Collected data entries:

+ + + + + + +

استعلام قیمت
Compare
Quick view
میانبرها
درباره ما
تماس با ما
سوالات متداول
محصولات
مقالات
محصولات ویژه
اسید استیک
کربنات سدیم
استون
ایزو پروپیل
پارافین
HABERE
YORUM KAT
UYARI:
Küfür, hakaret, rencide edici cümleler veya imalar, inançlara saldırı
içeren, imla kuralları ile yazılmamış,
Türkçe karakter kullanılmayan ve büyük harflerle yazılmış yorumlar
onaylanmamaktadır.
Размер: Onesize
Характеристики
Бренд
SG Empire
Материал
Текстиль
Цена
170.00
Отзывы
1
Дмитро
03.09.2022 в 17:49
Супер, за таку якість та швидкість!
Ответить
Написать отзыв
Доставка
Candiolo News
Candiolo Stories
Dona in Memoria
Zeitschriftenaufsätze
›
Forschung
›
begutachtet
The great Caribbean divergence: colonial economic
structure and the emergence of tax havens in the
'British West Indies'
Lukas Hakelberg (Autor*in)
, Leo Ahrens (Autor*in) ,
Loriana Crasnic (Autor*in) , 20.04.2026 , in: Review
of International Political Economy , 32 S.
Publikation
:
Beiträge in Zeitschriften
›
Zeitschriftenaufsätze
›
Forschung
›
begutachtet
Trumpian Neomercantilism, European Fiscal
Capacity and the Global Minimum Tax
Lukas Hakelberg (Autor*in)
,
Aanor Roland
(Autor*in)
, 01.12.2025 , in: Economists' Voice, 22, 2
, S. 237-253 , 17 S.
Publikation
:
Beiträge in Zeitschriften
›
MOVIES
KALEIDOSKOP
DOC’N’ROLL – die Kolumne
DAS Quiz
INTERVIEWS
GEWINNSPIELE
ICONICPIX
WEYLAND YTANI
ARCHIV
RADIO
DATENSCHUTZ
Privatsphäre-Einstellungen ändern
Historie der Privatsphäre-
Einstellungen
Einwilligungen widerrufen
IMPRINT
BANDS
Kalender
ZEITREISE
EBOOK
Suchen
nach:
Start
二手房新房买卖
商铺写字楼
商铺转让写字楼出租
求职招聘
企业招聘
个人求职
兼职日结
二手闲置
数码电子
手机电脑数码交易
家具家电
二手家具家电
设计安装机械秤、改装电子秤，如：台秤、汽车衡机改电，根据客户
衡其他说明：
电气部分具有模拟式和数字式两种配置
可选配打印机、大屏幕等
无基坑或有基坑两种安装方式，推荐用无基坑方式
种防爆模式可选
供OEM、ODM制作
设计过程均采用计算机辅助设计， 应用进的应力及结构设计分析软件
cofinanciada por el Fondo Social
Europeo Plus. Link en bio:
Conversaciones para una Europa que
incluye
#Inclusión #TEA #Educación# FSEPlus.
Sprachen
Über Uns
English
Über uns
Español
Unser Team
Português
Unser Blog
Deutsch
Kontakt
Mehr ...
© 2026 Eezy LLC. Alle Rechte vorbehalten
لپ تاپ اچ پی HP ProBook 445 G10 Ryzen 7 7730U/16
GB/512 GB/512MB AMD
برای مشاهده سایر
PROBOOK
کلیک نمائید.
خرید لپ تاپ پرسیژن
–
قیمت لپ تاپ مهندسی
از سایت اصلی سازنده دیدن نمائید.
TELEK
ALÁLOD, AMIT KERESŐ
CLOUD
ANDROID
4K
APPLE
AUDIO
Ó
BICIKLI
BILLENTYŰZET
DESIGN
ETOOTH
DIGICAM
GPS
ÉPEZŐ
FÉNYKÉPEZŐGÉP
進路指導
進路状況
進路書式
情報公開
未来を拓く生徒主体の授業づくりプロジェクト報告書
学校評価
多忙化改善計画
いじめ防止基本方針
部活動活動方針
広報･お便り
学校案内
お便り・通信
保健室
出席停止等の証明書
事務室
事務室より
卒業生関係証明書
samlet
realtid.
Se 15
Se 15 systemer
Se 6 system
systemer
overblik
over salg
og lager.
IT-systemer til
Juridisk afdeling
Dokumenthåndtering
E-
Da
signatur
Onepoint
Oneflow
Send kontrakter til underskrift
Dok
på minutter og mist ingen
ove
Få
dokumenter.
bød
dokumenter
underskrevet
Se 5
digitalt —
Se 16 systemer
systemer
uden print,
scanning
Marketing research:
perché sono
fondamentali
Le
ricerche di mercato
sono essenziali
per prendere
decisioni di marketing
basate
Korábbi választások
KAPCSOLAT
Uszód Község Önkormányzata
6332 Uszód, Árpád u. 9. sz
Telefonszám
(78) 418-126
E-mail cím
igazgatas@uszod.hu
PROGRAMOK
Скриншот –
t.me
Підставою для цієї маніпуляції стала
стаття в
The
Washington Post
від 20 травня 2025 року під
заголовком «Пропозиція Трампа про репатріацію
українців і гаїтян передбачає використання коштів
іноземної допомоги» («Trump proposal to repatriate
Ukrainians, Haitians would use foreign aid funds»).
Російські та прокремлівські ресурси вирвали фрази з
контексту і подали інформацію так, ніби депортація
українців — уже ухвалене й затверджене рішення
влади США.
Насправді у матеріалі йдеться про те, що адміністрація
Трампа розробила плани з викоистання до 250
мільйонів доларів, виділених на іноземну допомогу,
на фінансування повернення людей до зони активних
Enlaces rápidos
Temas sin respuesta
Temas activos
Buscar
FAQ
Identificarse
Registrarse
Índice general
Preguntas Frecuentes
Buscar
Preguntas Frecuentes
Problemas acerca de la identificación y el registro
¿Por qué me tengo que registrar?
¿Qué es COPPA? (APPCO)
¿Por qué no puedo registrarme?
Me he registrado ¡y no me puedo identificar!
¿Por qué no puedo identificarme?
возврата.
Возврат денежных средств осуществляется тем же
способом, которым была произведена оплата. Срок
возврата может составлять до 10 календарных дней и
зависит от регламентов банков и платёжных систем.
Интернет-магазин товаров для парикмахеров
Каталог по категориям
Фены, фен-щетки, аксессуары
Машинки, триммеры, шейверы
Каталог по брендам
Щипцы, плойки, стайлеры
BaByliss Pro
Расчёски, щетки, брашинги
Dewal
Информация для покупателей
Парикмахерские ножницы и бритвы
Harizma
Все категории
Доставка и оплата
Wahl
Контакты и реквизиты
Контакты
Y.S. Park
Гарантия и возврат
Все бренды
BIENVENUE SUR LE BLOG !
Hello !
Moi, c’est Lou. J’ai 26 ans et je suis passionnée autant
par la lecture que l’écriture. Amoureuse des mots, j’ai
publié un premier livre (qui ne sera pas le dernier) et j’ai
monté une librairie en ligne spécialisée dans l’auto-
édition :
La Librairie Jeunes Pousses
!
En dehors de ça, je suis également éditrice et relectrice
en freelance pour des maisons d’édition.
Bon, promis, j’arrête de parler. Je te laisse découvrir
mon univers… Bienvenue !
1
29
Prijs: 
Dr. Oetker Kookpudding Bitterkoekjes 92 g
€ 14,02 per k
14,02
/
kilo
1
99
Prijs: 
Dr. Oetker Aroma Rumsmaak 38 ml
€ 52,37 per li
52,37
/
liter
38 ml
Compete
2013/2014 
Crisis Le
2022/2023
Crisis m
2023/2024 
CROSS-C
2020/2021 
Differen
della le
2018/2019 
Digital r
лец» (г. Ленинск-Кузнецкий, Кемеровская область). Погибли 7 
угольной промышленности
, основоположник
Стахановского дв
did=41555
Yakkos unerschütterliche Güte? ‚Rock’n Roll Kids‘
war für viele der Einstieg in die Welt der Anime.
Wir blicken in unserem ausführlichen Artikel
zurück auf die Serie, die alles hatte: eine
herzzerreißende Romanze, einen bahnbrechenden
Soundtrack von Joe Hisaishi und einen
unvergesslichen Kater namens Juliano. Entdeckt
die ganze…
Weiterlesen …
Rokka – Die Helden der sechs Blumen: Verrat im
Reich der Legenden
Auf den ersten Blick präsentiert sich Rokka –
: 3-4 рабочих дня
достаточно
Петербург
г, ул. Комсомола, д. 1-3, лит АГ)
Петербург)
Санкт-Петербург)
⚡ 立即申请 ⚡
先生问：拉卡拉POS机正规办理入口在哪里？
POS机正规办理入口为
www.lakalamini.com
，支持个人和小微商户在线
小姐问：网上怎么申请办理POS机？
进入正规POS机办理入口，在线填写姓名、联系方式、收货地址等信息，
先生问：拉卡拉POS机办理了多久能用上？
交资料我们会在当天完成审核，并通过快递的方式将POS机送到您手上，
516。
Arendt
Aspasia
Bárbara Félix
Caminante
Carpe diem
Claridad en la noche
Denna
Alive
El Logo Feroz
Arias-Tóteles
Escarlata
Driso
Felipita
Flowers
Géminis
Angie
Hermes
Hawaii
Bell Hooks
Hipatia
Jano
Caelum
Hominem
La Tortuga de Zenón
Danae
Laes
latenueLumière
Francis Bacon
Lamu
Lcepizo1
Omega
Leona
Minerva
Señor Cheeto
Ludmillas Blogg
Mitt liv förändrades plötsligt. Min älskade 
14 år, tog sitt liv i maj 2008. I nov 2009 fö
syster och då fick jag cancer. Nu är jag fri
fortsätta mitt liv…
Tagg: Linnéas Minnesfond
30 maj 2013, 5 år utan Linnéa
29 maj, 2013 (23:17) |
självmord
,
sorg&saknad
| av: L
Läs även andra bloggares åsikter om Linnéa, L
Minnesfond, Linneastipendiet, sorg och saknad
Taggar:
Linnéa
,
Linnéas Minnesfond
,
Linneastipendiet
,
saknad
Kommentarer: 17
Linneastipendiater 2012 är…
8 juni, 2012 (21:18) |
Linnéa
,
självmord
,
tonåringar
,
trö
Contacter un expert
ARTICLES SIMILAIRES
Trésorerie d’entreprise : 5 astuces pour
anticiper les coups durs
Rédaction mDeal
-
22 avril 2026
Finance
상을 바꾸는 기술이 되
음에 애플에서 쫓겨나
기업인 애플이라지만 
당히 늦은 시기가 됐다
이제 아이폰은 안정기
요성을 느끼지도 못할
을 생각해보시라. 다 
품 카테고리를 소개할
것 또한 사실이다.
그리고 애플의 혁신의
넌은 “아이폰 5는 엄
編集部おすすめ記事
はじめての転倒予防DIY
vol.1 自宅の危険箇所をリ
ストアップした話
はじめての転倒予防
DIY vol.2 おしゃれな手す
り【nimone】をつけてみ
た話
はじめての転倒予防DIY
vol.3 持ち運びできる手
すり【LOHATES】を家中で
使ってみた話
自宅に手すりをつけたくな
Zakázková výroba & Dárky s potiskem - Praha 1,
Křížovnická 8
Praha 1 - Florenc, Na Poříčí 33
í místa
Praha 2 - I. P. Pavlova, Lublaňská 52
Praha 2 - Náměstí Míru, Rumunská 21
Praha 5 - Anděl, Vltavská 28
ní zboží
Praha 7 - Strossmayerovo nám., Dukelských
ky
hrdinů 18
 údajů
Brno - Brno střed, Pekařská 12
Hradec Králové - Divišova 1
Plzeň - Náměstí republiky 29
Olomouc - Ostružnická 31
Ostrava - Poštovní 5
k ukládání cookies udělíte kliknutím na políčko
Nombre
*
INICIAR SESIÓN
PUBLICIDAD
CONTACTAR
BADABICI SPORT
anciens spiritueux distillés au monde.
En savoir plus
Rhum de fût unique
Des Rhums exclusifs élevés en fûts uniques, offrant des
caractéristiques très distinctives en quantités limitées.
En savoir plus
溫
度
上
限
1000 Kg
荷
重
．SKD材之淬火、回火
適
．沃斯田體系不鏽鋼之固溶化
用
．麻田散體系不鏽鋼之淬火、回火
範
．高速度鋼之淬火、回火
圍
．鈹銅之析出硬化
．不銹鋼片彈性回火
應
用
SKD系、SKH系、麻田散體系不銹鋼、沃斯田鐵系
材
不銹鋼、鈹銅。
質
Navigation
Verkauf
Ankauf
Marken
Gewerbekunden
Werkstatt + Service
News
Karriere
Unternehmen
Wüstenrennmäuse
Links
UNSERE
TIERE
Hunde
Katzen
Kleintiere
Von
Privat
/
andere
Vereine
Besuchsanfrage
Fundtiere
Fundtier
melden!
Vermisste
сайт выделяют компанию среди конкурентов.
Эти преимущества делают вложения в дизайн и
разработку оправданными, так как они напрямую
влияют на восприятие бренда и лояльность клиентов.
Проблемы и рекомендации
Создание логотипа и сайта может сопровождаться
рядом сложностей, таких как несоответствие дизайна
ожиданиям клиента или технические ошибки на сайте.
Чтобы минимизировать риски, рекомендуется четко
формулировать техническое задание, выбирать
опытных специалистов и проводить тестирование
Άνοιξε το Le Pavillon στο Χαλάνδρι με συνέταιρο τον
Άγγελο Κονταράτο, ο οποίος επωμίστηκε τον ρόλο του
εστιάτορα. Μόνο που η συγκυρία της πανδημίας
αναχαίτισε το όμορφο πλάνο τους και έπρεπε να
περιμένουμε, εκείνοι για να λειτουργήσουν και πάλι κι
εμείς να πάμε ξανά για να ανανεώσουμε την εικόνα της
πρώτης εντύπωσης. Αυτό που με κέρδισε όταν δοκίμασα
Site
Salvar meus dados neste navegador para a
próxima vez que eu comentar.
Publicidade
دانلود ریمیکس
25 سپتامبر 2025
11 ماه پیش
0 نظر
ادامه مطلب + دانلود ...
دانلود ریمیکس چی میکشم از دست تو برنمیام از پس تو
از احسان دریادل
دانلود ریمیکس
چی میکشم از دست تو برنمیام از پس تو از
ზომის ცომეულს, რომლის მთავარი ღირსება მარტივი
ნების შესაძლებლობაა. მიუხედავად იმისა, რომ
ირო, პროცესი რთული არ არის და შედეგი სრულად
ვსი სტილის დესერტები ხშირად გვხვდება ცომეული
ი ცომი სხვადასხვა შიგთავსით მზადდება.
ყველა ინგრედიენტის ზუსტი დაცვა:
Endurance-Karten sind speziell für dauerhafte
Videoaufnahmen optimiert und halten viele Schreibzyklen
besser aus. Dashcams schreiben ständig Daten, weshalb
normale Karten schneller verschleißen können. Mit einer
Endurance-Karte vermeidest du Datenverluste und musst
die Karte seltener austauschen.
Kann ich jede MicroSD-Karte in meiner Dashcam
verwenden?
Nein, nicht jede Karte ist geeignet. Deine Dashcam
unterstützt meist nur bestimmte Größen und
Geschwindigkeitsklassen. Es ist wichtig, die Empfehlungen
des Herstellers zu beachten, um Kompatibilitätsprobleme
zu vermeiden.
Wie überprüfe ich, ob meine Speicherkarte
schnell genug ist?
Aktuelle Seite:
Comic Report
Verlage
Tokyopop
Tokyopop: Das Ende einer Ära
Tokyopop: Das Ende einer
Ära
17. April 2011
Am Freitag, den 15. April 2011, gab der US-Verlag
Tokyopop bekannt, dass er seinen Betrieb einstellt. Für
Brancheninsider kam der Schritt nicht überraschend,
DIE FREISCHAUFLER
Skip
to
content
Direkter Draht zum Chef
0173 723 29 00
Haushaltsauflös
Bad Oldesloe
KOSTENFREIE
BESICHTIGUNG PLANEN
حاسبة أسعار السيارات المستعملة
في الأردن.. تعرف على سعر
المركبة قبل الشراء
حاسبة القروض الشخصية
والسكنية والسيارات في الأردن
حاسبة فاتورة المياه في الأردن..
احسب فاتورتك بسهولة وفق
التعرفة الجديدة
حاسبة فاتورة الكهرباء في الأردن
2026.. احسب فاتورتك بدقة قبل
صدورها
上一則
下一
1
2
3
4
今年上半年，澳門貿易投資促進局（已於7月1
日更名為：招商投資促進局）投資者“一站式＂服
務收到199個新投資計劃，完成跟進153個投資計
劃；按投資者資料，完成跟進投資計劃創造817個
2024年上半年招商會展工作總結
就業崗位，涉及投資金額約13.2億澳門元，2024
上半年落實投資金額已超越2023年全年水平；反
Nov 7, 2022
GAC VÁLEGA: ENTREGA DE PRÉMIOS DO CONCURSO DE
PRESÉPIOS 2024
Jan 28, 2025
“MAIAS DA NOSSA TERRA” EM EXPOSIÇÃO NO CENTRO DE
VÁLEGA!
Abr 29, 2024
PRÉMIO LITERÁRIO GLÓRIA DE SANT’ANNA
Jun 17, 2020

+ + + + + + +

* _Problem details_
For each line above that holds the string "Endurance", provide a copy of that line.

* _Task response_
Endurance-Karten sind speziell für dauerhafte
Endurance-Karte vermeidest du Datenverluste und musst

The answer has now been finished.